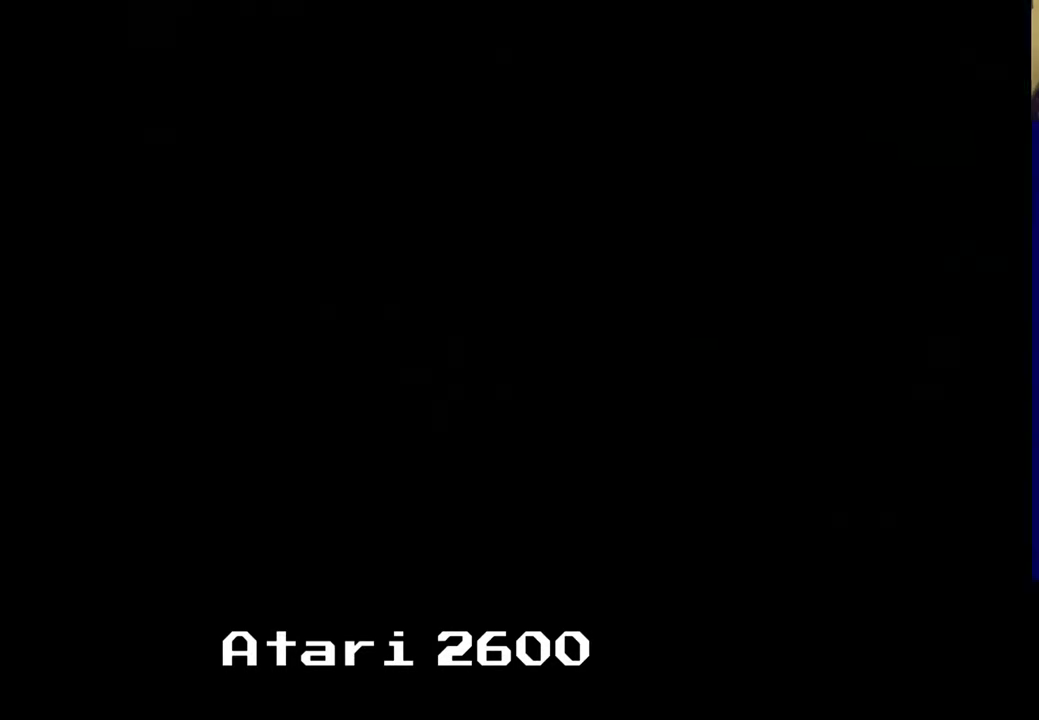
{"buttons": [], "left_stick": "center", "right_stick": "center", "events": [[33, "B", "down"], [83, "B", "up"]]}
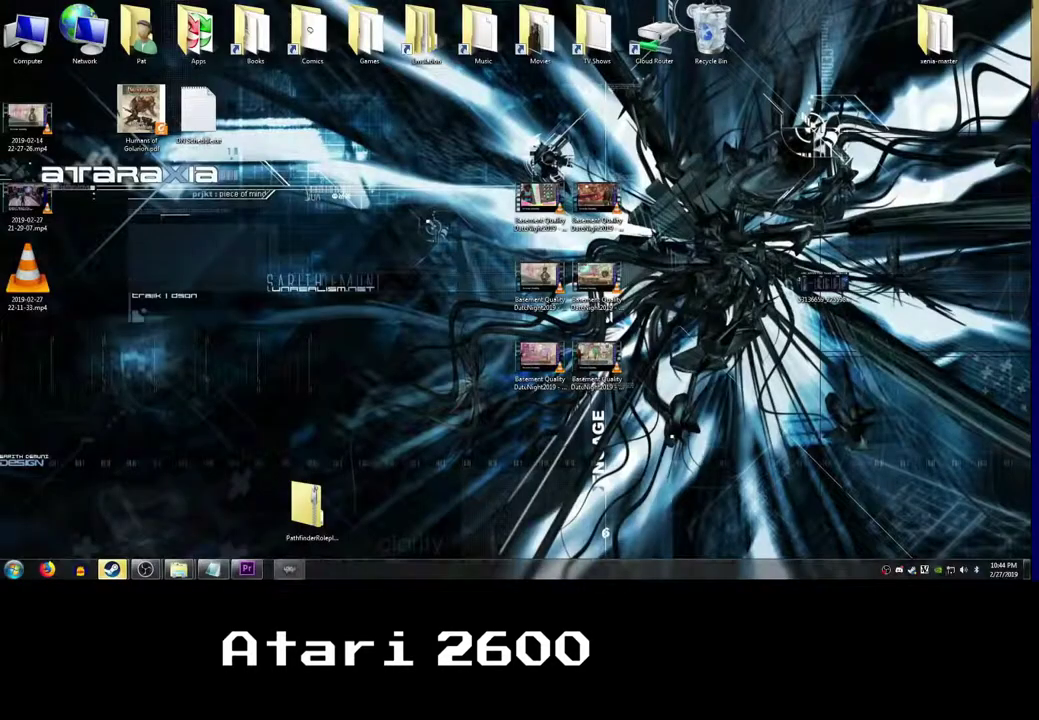
{"buttons": [], "left_stick": "center", "right_stick": "center", "events": []}
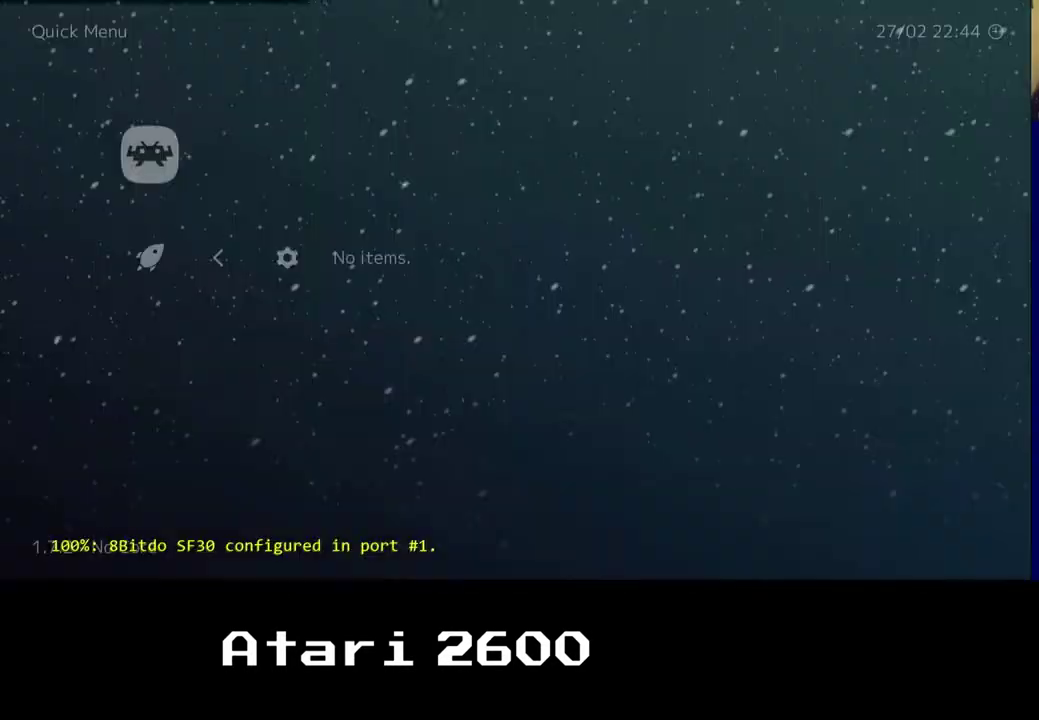
{"buttons": [], "left_stick": "center", "right_stick": "center", "events": []}
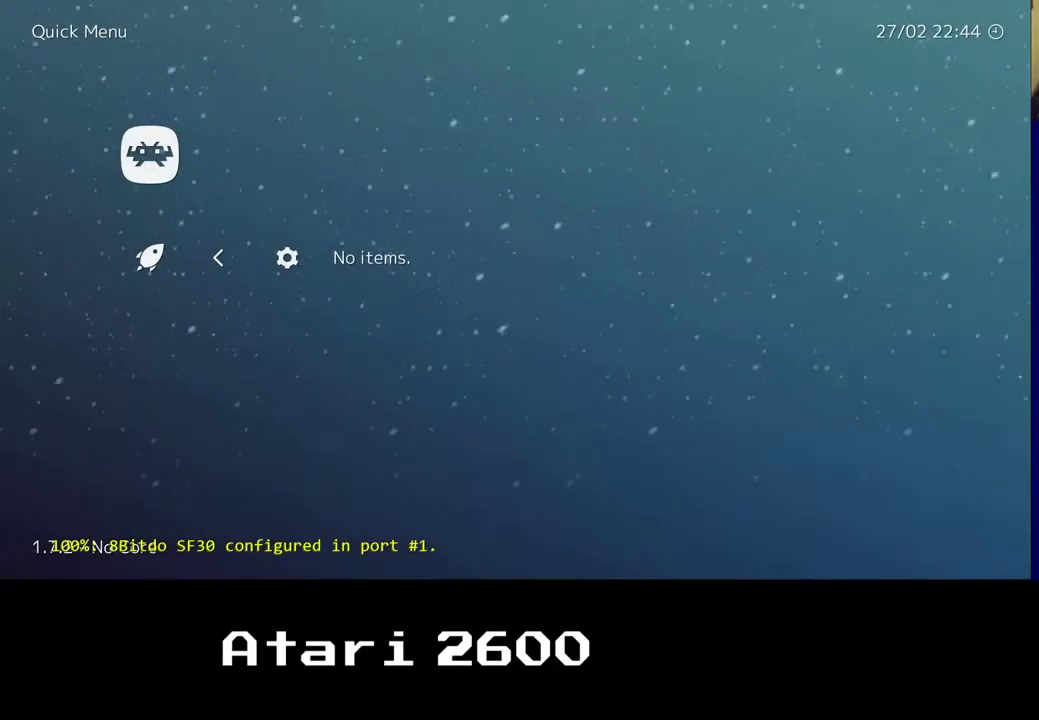
{"buttons": [], "left_stick": "center", "right_stick": "center", "events": [[267, "A", "down"], [383, "A", "up"]]}
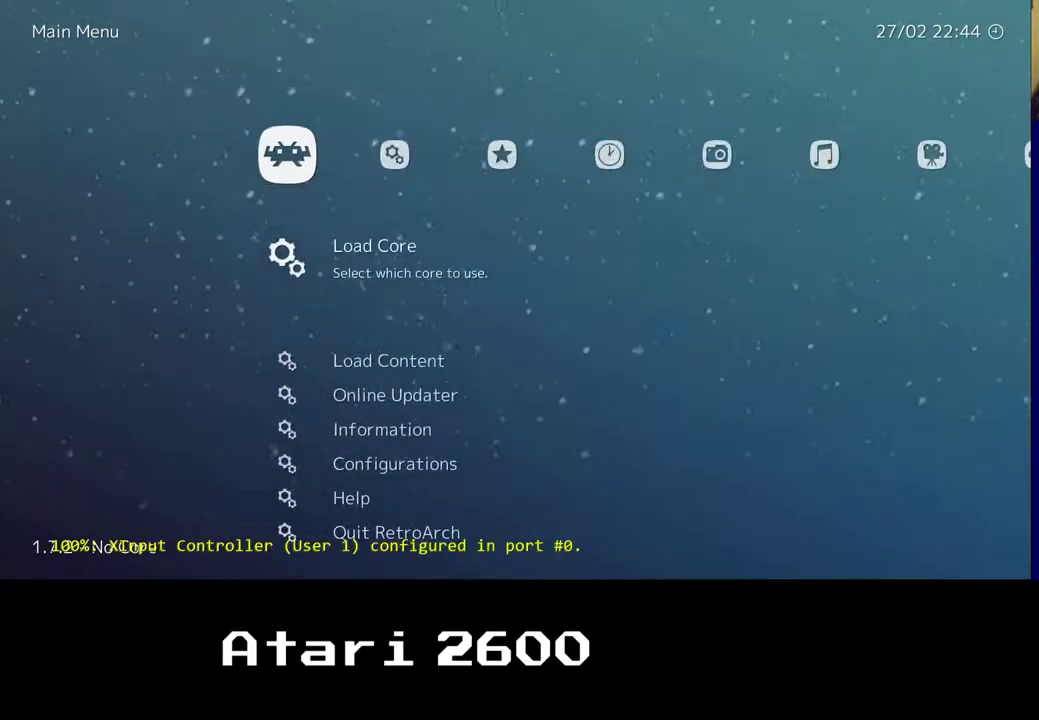
{"buttons": [], "left_stick": "center", "right_stick": "center", "events": []}
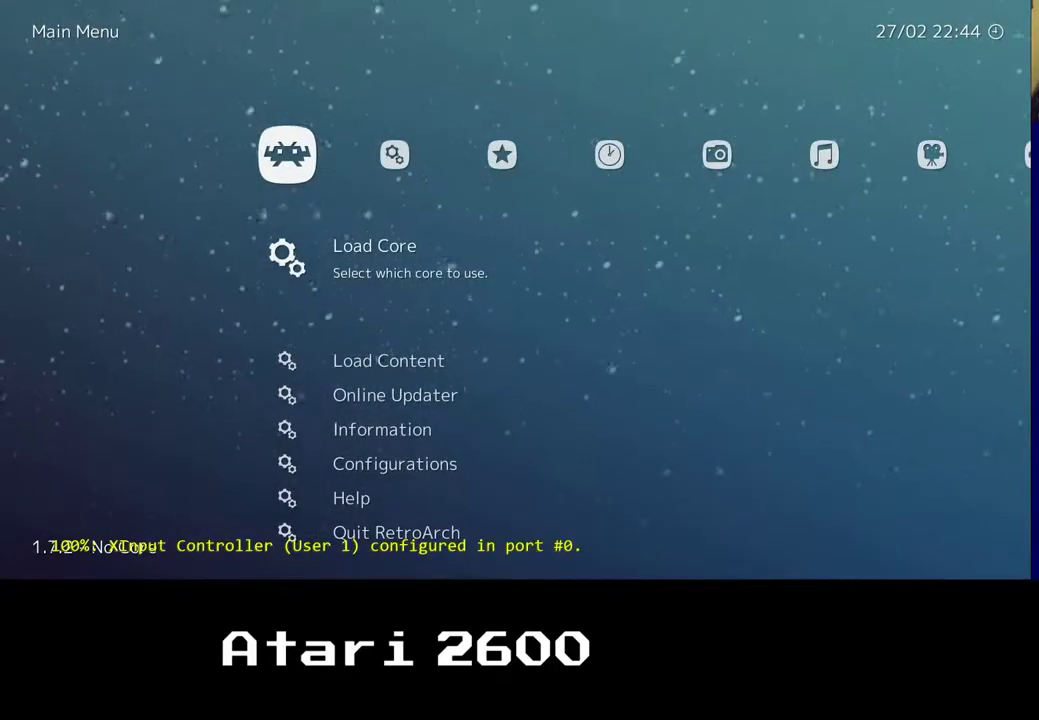
{"buttons": [], "left_stick": "center", "right_stick": "center", "events": []}
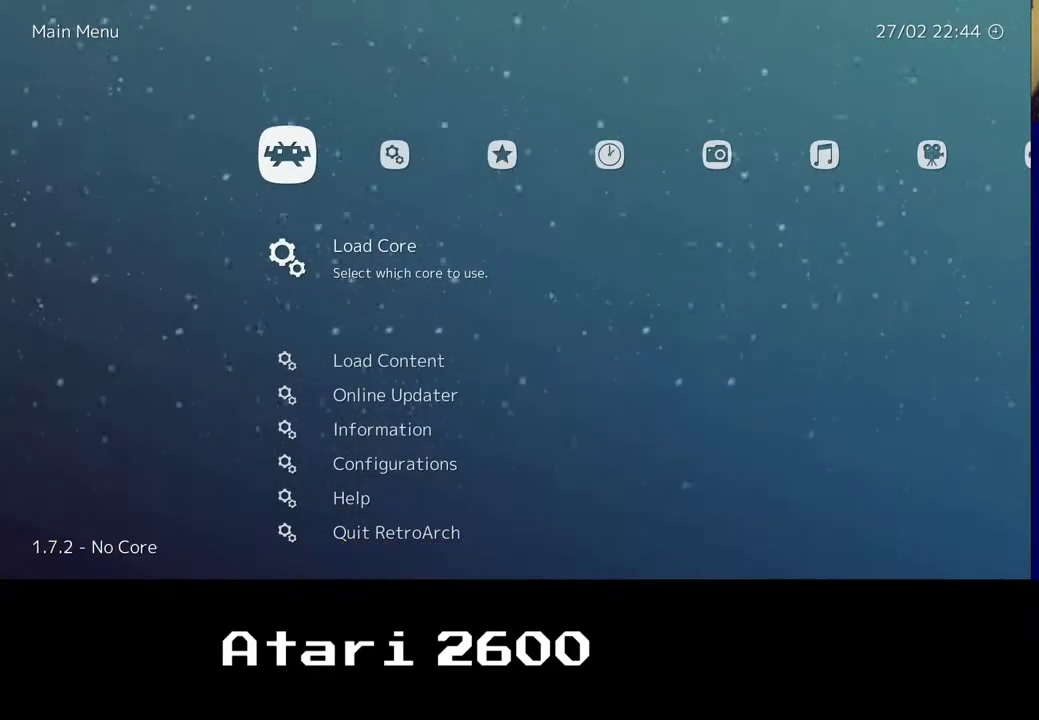
{"buttons": ["B"], "left_stick": "center", "right_stick": "center", "events": [[33, "left_stick", "down"], [133, "left_stick", "center"], [383, "B", "down"]]}
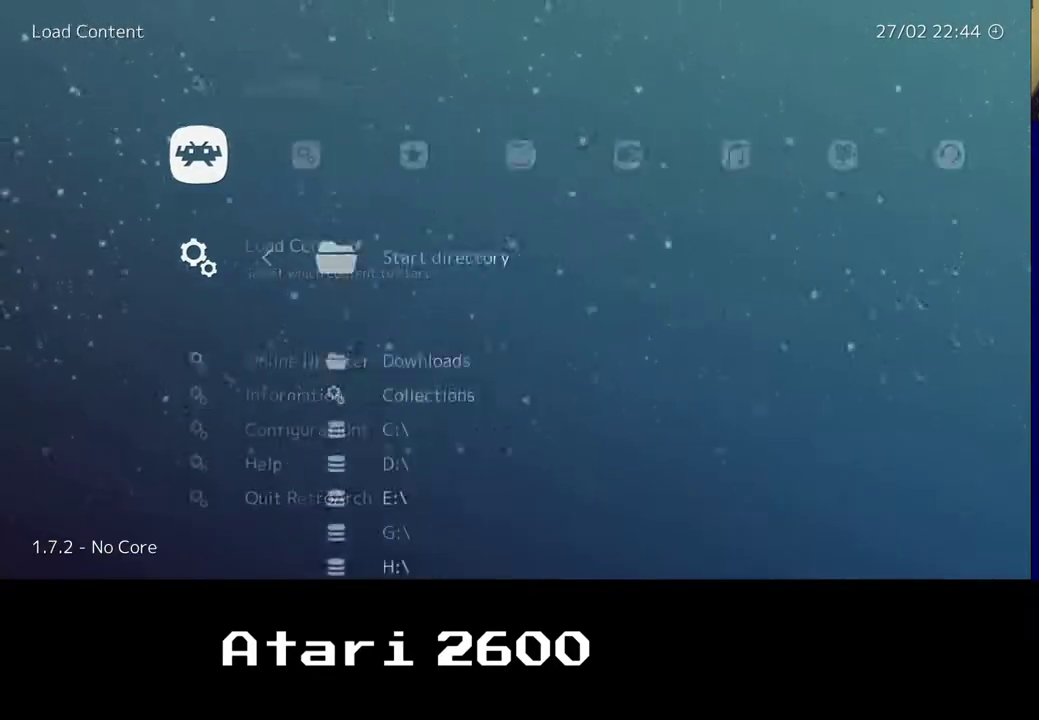
{"buttons": [], "left_stick": "center", "right_stick": "center", "events": [[33, "B", "up"]]}
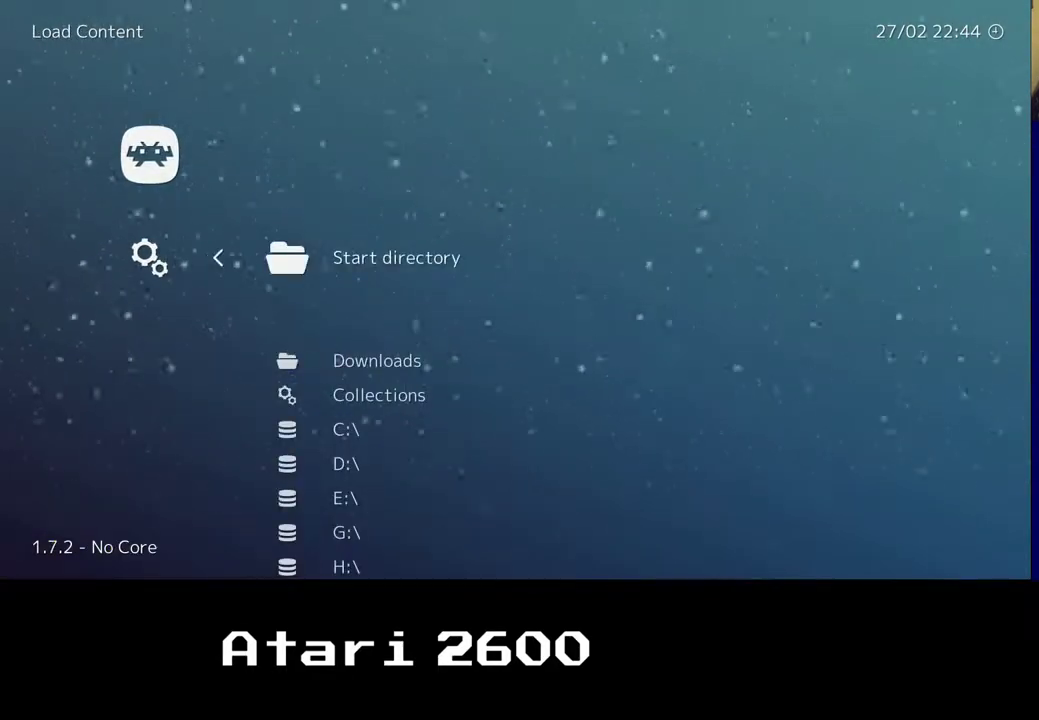
{"buttons": [], "left_stick": "up", "right_stick": "center", "events": [[100, "left_stick", "down"], [200, "left_stick", "center"], [417, "left_stick", "up"]]}
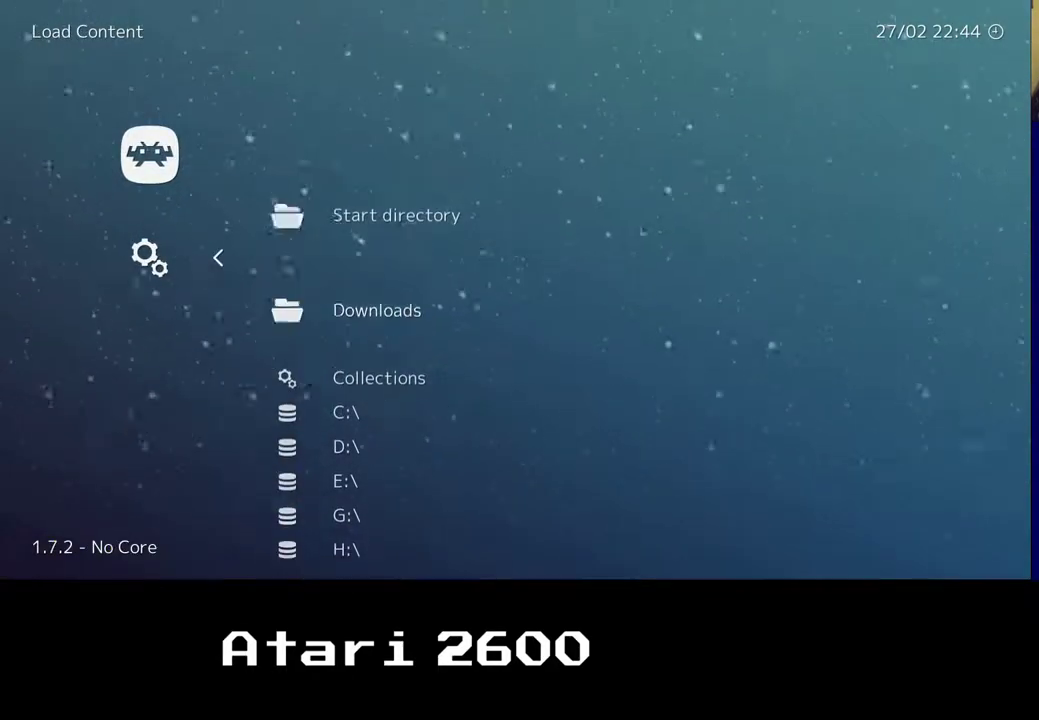
{"buttons": [], "left_stick": "center", "right_stick": "center", "events": [[33, "left_stick", "center"], [283, "B", "down"], [417, "B", "up"]]}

_WHAT YOU ARE ASKED TO DO_
Recreate the listing above word for word, dropping each picture it contains.

_RESPONSE BELOW_
{"buttons": [], "left_stick": "center", "right_stick": "center", "events": [[33, "B", "down"], [83, "B", "up"]]}
{"buttons": [], "left_stick": "center", "right_stick": "center", "events": []}
{"buttons": [], "left_stick": "center", "right_stick": "center", "events": []}
{"buttons": [], "left_stick": "center", "right_stick": "center", "events": [[267, "A", "down"], [383, "A", "up"]]}
{"buttons": [], "left_stick": "center", "right_stick": "center", "events": []}
{"buttons": [], "left_stick": "center", "right_stick": "center", "events": []}
{"buttons": ["B"], "left_stick": "center", "right_stick": "center", "events": [[33, "left_stick", "down"], [133, "left_stick", "center"], [383, "B", "down"]]}
{"buttons": [], "left_stick": "center", "right_stick": "center", "events": [[33, "B", "up"]]}
{"buttons": [], "left_stick": "up", "right_stick": "center", "events": [[100, "left_stick", "down"], [200, "left_stick", "center"], [417, "left_stick", "up"]]}
{"buttons": [], "left_stick": "center", "right_stick": "center", "events": [[33, "left_stick", "center"], [283, "B", "down"], [417, "B", "up"]]}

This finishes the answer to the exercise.